The Central Drugs Standard Control Organisation (CDSCO), the country’s drug regulatory authority, has approved molnupiravir for subsets of Covid-19 patients, but a clinical task force has not introduced it into Covid-19 treatment guidelines yet, citing safety concerns.
“This drug has major safety concerns,” Balram Bhargava, director-general of the Indian Council of Medical Research (ICMR), the apex health research agency, said on Wednesday, a week after the CDSCO had approved the drug, allowing multiple domestic companies to market it.
“It can cause teratogenicity (foetal defects), mutagenicity (genetic damage), cartilage damage and can also damage muscles…. We still have concerns about pregnancy, lactation, children, soft tissue injuries, the reproductive age group,” Bhargava said.
The drug’s developers, however, have said they are confident about the clinical profile of molnupiravir, which has demonstrated “a significant reduction” in the risk of hospitalisation or death in clinical trials with no observed safety concerns.
The health ministry had on December 28 announced the CDSCO’s approval to molnupiravir as a treatment in the early stages of the infection in adults with a high risk of progression of the disease towards hospitalisation or death.
“We provided relevant information as requested to help the DCGI (drugs controller-general of India, the chief of the CDSCO) to determine the most important use of molnupiravir in India,” drug manufacturer MSD India (known as Merck in the US and Canada) said in a statement on Friday.
Medical experts said the ICMR task force’s decision to not include molnupiravir in the Covid-19 treatment guidelines despite the CDSCO’s approval marks the fourth time since the start of the pandemic that policy-makers have disagreed on medicines for use against the disease.
“It is unfortunate, but the right hand does not seem to know what the left hand is doing,” said Shri Prakash Kalantri, professor of medicine at the Mahatma Gandhi Institute of Medical Sciences, Wardha, about the contradictory advice from the two agencies.
The clinical trial on molnupiravir had involved roughly 1,400 patients. Kalantri said any rare adverse effects would show up only when the number of patients who had received the medicine increased “quite substantially”.
“Covid-19 is a mild illness in the majority of patients. Only a few patients progress to severe disease,” Kalantri said. “I estimate that we would need to prescribe the drug to 33 patients to keep one patient out of hospital. The safety concerns are theoretical concerns for now, but we need to be cautious.”
Scientists at the University of North Carolina in the US had last year published a study that said that while molnupiravir’s by-product — a chemical named NHC — has high antiviral activity, it also displays “mutational activity” in mammalian cells.

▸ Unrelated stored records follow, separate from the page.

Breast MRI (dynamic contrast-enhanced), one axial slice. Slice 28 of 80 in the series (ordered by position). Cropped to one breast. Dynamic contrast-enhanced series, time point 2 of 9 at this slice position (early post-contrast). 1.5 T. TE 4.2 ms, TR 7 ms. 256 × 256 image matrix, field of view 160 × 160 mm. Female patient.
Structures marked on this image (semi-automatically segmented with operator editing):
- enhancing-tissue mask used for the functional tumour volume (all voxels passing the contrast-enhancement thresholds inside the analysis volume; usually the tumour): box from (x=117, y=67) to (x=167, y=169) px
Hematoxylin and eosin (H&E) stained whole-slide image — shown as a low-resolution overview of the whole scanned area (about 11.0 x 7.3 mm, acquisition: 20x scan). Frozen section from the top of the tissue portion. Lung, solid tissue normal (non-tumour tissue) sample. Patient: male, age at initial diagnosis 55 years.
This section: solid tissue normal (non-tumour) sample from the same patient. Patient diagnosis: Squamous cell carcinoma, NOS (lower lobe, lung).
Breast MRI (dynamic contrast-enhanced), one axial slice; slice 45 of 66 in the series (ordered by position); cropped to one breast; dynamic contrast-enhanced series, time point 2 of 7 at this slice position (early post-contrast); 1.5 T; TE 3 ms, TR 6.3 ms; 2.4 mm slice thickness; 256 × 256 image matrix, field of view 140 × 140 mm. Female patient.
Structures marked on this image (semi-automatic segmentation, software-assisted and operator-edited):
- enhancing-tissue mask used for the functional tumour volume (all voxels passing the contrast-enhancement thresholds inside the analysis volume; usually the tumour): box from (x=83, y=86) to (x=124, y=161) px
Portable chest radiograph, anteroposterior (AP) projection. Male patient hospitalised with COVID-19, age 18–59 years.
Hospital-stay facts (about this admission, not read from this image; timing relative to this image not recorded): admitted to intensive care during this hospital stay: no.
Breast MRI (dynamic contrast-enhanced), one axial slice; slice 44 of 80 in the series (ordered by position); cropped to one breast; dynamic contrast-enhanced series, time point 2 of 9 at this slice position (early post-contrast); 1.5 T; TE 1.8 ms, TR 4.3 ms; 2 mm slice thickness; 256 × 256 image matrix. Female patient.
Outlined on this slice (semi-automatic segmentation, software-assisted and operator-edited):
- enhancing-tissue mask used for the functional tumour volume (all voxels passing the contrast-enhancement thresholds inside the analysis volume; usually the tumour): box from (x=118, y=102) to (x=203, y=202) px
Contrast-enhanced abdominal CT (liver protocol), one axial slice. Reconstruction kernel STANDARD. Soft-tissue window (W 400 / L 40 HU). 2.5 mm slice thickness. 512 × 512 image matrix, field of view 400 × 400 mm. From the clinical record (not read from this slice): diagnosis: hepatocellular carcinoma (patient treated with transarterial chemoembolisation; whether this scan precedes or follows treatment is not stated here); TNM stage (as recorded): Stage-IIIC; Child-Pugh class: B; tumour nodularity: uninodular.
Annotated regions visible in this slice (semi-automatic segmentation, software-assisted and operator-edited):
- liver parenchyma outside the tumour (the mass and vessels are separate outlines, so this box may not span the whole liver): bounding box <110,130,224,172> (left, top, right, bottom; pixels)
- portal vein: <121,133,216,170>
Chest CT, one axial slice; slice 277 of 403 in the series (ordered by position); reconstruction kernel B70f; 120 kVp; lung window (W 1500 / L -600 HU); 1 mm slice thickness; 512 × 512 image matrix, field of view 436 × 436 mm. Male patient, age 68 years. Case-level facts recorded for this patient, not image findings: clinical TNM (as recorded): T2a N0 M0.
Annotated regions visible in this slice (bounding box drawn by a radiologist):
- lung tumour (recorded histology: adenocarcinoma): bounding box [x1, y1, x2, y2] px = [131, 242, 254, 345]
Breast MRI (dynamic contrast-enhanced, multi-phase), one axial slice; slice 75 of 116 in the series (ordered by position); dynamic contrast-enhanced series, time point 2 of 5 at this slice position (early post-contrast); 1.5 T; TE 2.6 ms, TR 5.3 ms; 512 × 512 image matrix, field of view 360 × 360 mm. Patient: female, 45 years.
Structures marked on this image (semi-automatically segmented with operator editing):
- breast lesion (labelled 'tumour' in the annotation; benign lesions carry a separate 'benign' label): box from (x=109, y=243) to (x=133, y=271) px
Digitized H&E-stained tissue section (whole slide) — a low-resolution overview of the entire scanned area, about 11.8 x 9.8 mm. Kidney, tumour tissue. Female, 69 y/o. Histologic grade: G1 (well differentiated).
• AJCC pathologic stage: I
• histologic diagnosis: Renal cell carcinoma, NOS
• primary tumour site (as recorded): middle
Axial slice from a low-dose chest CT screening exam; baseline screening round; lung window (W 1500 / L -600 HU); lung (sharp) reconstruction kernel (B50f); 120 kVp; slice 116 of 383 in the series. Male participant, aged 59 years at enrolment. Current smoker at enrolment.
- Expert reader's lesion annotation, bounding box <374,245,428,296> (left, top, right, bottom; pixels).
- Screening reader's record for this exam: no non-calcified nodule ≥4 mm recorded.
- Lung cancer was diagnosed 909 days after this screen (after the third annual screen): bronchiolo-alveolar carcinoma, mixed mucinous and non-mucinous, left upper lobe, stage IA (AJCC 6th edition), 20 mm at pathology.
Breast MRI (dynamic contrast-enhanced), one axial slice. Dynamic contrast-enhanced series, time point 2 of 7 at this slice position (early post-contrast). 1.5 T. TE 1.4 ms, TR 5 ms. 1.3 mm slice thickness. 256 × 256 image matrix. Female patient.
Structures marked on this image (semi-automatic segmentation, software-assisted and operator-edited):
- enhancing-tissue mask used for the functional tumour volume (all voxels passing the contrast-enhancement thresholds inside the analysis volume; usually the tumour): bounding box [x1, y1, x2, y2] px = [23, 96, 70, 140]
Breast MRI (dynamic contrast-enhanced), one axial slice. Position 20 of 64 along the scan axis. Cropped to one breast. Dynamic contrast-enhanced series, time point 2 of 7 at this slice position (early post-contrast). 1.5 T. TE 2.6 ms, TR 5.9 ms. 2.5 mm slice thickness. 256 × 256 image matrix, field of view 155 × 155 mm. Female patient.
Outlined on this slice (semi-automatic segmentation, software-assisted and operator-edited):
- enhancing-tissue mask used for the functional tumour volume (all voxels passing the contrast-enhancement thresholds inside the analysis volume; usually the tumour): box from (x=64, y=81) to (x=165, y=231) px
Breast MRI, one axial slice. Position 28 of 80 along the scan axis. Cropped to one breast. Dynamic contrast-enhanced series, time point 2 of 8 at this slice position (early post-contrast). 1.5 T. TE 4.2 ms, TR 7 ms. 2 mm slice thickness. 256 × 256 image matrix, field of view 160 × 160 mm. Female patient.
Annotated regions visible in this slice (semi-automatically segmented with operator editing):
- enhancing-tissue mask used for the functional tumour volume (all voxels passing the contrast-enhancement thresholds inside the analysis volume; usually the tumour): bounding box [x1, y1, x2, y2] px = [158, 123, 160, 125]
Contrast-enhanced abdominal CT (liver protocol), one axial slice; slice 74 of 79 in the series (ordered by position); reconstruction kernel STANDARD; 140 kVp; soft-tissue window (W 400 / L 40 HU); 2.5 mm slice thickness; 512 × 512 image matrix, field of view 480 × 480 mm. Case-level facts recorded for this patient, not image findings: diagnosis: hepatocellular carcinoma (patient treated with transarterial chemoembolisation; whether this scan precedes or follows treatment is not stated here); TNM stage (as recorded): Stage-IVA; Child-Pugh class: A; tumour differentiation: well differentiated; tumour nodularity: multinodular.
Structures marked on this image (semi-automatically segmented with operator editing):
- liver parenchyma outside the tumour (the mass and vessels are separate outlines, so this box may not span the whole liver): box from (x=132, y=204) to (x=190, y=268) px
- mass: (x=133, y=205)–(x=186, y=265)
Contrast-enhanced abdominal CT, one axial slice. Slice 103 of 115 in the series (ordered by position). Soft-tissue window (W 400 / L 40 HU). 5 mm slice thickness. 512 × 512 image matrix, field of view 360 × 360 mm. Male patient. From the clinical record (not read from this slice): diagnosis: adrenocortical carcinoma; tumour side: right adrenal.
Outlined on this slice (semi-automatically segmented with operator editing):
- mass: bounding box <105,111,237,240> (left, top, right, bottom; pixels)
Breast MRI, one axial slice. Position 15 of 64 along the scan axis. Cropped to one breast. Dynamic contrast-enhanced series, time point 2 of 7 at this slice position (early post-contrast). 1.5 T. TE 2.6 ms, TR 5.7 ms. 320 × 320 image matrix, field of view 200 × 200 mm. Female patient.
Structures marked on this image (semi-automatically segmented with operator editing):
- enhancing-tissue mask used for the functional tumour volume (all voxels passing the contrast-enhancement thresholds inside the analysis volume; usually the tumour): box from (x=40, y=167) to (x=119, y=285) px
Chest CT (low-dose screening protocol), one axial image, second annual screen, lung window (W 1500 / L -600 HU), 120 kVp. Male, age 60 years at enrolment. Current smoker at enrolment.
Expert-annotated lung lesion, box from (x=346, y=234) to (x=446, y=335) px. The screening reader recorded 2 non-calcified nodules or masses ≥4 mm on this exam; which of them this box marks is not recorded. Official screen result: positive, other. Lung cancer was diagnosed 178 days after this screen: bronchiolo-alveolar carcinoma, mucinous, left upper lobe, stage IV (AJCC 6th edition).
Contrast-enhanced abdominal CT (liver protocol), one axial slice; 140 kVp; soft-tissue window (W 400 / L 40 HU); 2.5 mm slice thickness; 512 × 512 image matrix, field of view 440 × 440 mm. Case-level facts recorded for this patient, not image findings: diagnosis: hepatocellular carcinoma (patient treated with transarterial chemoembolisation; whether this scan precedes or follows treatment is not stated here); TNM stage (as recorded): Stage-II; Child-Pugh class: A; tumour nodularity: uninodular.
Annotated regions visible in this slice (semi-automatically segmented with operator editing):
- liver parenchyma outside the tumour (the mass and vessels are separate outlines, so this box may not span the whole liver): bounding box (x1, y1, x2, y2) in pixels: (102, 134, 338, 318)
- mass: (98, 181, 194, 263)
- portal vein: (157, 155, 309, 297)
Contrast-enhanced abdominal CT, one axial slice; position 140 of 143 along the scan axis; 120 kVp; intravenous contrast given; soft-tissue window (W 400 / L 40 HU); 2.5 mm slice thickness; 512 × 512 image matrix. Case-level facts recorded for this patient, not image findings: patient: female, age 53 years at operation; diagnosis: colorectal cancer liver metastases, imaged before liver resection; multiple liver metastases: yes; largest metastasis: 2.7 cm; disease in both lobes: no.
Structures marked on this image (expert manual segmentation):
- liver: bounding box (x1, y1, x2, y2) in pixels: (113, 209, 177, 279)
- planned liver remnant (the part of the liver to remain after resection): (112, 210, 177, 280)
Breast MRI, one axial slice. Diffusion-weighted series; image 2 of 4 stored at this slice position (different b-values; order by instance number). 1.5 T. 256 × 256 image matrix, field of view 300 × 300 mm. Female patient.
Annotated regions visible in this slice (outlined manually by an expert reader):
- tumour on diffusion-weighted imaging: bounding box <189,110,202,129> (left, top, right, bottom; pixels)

But some experts have also questioned the ICMR’s mode of challenging the CDSCO decision.
“The CDSCO is the drug regulator and the ICMR is the research agency. The ICMR does not have the authority to approve or deny approval of drugs,” said Chandra Gulhati, a pharmacologist and editor of the Monthly Index of Medical Specialities, India.
“If the ICMR has reservations or concerns about the approval of any drug, it should take up the issue with the CDSCO which, in any case, has relied on experts’ advice while considering approval of new drugs such as molnupiravir,” Gulhati said.
Under the contradictory advice, experts say decisions on whether to prescribe molnupiravir will likely be influenced by drug companies.
“Who follows treatment guidelines? Possibly only in our government hospitals and major, reputable hospitals,” said a physician at a government institution.
Gulhati said India lacked an institution like the National Institute of Clinical Excellence in the UK that formulates treatment guidelines on various diseases, including Covid. “In India, attending physicians make decisions on the best option of treatment,” he said.
The national Covid-19 treatment guidelines do not include at least three other drugs approved by the CDSCO — favipiravir, itolizumab and 2DG — over the past 20 months.